◆ **Complete the following**:
[1] In the article on Paytm's quarterly results, which company owns Paytm?
[2] Write a continuation of the article on Paytm's quarterly results, starting after its final sentence.

◆ **Reading text**:

(begin)

More pain for Paytm till business model transition complete: Experts

Paytm reported a widening of losses and flattish revenue growth for its March-ended quarter. It has, however, forecast recovery to commence in the Q2FY25 period

Salil Panchal
Published: May 22, 2024 02:46:07 PM IST
Updated: May 22, 2024 09:45:52 AM IST

Post its earnings release, the Paytm stock fell as much as 2.04 percent intraday to Rs 344.5 before recovering marginally to Rs 349.6 levels at the BSE, still down 0.64 percent from its previous close of Rs 351.7 levels.
Image: ShutterstockPost its earnings release, the Paytm stock fell as much as 2.04 percent intraday to Rs 344.5 before recovering marginally to Rs 349.6 levels at the BSE, still down 0.64 percent from its previous close of Rs 351.7 levels. Image: Shutterstock

 

One97 Communications Limited, which owns payments and financial services distribution company Paytm, is seeing the initial impact of disruptions to its business operations, following regulatory action. The company on Wednesday reported a widening of consolidated loss for the March-ended quarter, even as revenues edged down 3 percent for the same period.

(end)

◆ **Extracted records**:
(begin)

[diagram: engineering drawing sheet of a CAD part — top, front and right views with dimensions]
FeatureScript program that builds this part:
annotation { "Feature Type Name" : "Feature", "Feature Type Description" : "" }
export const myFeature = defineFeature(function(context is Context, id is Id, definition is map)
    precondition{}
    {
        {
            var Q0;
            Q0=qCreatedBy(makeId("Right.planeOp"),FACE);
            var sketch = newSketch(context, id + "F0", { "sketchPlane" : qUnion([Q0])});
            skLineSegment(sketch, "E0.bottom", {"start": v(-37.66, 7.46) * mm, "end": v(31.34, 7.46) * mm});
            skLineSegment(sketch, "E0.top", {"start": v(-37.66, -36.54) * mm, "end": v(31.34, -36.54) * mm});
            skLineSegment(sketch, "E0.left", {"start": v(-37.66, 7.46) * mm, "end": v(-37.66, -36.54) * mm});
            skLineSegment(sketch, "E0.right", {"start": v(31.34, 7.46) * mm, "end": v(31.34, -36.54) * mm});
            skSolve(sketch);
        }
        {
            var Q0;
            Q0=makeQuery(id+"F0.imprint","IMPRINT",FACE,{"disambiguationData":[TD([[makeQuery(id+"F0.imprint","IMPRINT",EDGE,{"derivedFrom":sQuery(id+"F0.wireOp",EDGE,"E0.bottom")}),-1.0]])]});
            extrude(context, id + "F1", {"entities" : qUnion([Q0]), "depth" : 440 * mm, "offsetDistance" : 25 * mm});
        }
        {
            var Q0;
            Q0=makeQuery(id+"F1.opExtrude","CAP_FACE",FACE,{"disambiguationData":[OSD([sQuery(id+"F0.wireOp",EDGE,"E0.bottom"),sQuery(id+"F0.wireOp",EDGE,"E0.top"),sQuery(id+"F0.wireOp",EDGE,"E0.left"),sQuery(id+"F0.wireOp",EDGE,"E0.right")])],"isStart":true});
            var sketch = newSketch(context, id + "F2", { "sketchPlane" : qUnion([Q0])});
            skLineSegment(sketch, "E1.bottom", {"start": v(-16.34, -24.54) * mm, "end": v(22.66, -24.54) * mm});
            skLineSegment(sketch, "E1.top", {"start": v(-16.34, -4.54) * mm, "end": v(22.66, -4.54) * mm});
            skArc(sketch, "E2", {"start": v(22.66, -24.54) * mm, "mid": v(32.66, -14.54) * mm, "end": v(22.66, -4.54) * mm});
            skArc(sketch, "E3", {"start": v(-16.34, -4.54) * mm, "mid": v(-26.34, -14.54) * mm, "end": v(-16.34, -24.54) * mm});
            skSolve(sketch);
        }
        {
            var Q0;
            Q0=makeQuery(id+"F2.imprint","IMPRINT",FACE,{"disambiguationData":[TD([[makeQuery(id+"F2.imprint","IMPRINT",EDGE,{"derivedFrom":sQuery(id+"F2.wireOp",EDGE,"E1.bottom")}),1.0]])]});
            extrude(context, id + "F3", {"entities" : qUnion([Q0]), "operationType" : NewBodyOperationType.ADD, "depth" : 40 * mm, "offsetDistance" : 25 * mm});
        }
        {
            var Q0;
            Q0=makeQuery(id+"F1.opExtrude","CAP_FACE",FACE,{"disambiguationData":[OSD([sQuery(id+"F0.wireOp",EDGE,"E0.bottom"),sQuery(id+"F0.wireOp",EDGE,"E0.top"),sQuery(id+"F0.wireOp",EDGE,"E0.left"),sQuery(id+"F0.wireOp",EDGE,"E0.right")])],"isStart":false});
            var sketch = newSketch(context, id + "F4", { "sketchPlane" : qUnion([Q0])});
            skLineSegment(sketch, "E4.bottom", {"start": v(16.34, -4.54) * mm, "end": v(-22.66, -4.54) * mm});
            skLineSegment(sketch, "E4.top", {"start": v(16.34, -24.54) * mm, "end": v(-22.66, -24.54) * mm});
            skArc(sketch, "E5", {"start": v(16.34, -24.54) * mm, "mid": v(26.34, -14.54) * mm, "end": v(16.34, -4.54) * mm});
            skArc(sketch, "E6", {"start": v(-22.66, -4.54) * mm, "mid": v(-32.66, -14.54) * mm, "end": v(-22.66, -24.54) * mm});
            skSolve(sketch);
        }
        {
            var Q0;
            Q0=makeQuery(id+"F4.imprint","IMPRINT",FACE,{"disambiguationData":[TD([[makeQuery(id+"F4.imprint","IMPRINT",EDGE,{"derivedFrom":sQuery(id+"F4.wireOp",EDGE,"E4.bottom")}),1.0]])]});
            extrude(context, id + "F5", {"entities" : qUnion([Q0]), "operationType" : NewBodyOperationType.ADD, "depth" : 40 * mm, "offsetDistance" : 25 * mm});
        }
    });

(end)

◆ **Answers given**:
[1] One97 Communications Limited

[2]
Losses in the Q4FY24 quarter came to Rs 549.6 crore, against Rs 220 crore for the December-ended quarter and Rs 168 crore for the January-to-March quarter a year earlier. Revenues edged down 3 percent for the March-ended quarter to Rs 2,267 crore.

Post its earnings release, the Paytm stock fell as much as 2.04 percent intraday to Rs 344.5 before recovering marginally to Rs 349.6 levels at the BSE, still down 0.64 percent from its previous close of Rs 351.7 levels.

Paytm is trying to transition its core payments business from its subsidiary bank, Paytm Payments India Ltd (PPBL) to four other banks (Axis Bank, HDFC Bank, SBI and Yes Bank). This comes after the regulator Reserve Bank of India, this February, accused the company of persistent non-compliances and continued material supervisory concerns in the bank, warranting further supervisory action.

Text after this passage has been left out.